↓

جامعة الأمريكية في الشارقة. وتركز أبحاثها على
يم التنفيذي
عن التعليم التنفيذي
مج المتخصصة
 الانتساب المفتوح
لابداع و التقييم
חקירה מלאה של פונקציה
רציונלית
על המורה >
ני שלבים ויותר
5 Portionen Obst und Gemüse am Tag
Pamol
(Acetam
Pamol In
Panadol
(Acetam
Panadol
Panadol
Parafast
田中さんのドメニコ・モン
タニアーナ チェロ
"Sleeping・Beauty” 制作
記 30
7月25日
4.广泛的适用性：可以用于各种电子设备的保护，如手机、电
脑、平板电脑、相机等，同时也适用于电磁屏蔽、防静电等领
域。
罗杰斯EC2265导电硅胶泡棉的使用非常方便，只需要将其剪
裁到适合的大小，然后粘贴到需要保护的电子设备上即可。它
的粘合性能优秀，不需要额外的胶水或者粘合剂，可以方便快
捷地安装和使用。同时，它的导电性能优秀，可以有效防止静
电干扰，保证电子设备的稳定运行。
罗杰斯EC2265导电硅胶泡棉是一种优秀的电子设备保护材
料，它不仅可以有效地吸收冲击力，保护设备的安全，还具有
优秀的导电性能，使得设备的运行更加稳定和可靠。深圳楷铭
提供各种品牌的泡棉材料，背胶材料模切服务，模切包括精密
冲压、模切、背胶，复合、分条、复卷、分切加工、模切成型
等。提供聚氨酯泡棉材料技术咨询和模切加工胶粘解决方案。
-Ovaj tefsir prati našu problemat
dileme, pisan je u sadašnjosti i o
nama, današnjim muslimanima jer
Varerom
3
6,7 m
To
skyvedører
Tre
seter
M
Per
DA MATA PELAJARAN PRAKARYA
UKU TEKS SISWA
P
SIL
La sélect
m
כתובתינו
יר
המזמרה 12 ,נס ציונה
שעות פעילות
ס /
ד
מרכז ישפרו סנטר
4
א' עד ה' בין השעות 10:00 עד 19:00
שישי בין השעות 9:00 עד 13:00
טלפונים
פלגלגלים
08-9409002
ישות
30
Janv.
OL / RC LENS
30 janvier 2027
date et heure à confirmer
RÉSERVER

↑
↓

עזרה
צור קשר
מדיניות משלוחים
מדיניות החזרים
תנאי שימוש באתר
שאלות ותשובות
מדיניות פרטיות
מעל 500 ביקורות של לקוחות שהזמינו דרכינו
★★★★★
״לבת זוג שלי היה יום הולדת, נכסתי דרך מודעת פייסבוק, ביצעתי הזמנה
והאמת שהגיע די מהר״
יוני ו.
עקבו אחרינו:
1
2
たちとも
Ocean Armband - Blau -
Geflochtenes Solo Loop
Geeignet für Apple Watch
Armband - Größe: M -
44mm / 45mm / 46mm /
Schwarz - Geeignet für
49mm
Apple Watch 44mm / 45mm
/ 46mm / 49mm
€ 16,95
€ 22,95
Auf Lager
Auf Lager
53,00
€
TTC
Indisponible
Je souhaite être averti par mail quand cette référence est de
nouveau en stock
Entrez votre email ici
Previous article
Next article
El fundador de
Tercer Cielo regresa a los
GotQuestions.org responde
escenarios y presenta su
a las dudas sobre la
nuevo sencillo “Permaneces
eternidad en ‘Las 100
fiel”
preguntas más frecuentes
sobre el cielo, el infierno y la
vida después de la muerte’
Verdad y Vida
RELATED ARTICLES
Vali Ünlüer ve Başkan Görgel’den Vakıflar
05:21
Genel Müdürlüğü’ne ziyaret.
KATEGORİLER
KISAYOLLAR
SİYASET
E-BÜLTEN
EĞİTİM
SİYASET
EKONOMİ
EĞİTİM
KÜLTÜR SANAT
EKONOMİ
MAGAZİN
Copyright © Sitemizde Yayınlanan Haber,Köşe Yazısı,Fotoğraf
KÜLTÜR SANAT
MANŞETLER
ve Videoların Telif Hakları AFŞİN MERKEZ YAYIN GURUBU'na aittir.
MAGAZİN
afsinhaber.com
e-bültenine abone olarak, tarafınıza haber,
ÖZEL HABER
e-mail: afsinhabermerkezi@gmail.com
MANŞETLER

↑
↓

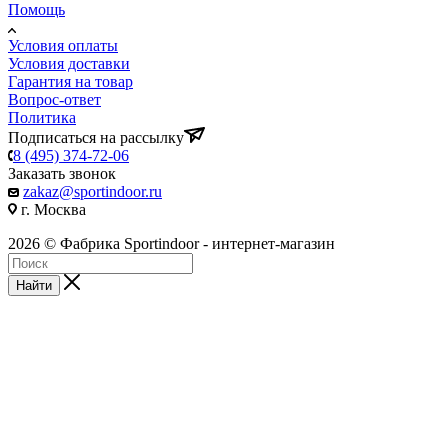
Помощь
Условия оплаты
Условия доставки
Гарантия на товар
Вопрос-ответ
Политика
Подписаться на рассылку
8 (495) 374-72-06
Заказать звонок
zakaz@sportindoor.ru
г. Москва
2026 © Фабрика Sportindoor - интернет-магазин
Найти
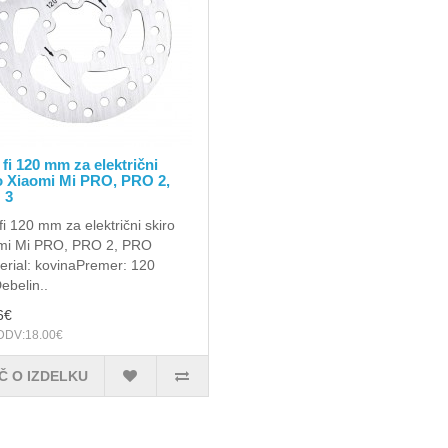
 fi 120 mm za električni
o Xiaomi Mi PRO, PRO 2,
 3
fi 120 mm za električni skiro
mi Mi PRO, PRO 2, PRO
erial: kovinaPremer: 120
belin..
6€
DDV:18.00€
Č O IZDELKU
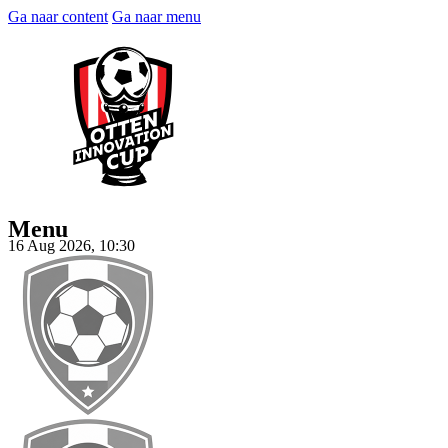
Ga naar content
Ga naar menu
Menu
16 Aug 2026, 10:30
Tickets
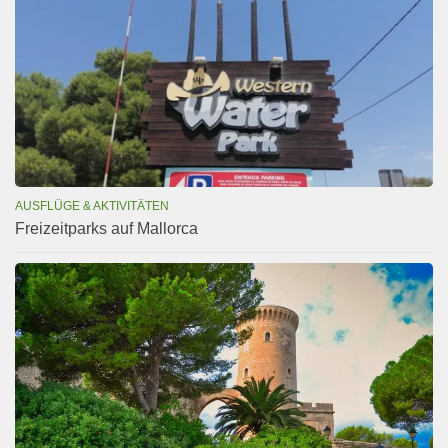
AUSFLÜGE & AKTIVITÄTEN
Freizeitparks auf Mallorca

↑

__Task requirements__: Only the lines from the one containing "جامعة الأمريكية في الشارقة. وتركز أبحاثها على" through the one containing "裁到适合的大小，然后粘贴到需要保护的电子设备上即可。它" are to be retyped, both boundary lines included, with no other material.

__Answer box__:
جامعة الأمريكية في الشارقة. وتركز أبحاثها على
يم التنفيذي
عن التعليم التنفيذي
مج المتخصصة
 الانتساب المفتوح
لابداع و التقييم
חקירה מלאה של פונקציה
רציונלית
על המורה >
ני שלבים ויותר
5 Portionen Obst und Gemüse am Tag
Pamol
(Acetam
Pamol In
Panadol
(Acetam
Panadol
Panadol
Parafast
田中さんのドメニコ・モン
タニアーナ チェロ
"Sleeping・Beauty” 制作
記 30
7月25日
4.广泛的适用性：可以用于各种电子设备的保护，如手机、电
脑、平板电脑、相机等，同时也适用于电磁屏蔽、防静电等领
域。
罗杰斯EC2265导电硅胶泡棉的使用非常方便，只需要将其剪
裁到适合的大小，然后粘贴到需要保护的电子设备上即可。它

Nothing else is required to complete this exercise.